ACTIVITY: Please lay out the records below as a two-column CSV with the headers record and answer, one row per record. Quote each field and turn any line breaks into spaces.

INPUT FOR THIS TASK:

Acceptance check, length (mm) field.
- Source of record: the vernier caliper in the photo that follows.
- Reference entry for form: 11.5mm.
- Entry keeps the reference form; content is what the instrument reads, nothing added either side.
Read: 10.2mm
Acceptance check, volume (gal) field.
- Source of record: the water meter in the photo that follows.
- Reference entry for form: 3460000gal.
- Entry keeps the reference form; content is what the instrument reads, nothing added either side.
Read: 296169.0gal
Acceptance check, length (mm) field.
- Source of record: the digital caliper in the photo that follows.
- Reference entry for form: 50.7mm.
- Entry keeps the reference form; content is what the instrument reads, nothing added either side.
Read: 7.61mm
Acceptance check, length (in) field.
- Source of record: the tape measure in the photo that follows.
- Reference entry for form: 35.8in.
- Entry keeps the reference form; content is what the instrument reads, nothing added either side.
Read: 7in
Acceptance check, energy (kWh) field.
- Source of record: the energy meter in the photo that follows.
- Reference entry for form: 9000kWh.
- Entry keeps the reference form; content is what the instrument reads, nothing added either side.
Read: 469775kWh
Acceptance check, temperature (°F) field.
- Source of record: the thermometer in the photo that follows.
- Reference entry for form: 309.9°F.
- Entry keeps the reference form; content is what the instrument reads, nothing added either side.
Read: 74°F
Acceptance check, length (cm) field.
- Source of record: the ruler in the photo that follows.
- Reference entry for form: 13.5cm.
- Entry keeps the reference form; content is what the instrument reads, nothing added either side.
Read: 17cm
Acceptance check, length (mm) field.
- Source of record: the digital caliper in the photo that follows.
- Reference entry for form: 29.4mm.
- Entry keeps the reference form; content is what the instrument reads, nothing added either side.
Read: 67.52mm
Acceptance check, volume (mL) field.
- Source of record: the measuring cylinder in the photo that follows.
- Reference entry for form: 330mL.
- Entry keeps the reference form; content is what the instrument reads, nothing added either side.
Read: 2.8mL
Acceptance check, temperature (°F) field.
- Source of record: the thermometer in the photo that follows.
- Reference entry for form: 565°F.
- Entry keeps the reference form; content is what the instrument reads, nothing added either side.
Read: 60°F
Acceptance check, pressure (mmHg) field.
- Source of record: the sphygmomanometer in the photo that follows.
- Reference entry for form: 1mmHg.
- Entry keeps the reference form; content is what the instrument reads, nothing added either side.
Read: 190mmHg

RESPONSE:
record,answer
"Acceptance check, length (mm) field. - Source of record: the vernier caliper in the photo that follows. - Reference entry for form: 11.5mm. - Entry keeps the reference form; content is what the instrument reads, nothing added either side. Read:","10.2mm"
"Acceptance check, volume (gal) field. - Source of record: the water meter in the photo that follows. - Reference entry for form: 3460000gal. - Entry keeps the reference form; content is what the instrument reads, nothing added either side. Read:","296169.0gal"
"Acceptance check, length (mm) field. - Source of record: the digital caliper in the photo that follows. - Reference entry for form: 50.7mm. - Entry keeps the reference form; content is what the instrument reads, nothing added either side. Read:","7.61mm"
"Acceptance check, length (in) field. - Source of record: the tape measure in the photo that follows. - Reference entry for form: 35.8in. - Entry keeps the reference form; content is what the instrument reads, nothing added either side. Read:","7in"
"Acceptance check, energy (kWh) field. - Source of record: the energy meter in the photo that follows. - Reference entry for form: 9000kWh. - Entry keeps the reference form; content is what the instrument reads, nothing added either side. Read:","469775kWh"
"Acceptance check, temperature (°F) field. - Source of record: the thermometer in the photo that follows. - Reference entry for form: 309.9°F. - Entry keeps the reference form; content is what the instrument reads, nothing added either side. Read:","74°F"
"Acceptance check, length (cm) field. - Source of record: the ruler in the photo that follows. - Reference entry for form: 13.5cm. - Entry keeps the reference form; content is what the instrument reads, nothing added either side. Read:","17cm"
"Acceptance check, length (mm) field. - Source of record: the digital caliper in the photo that follows. - Reference entry for form: 29.4mm. - Entry keeps the reference form; content is what the instrument reads, nothing added either side. Read:","67.52mm"
"Acceptance check, volume (mL) field. - Source of record: the measuring cylinder in the photo that follows. - Reference entry for form: 330mL. - Entry keeps the reference form; content is what the instrument reads, nothing added either side. Read:","2.8mL"
"Acceptance check, temperature (°F) field. - Source of record: the thermometer in the photo that follows. - Reference entry for form: 565°F. - Entry keeps the reference form; content is what the instrument reads, nothing added either side. Read:","60°F"
"Acceptance check, pressure (mmHg) field. - Source of record: the sphygmomanometer in the photo that follows. - Reference entry for form: 1mmHg. - Entry keeps the reference form; content is what the instrument reads, nothing added either side. Read:","190mmHg"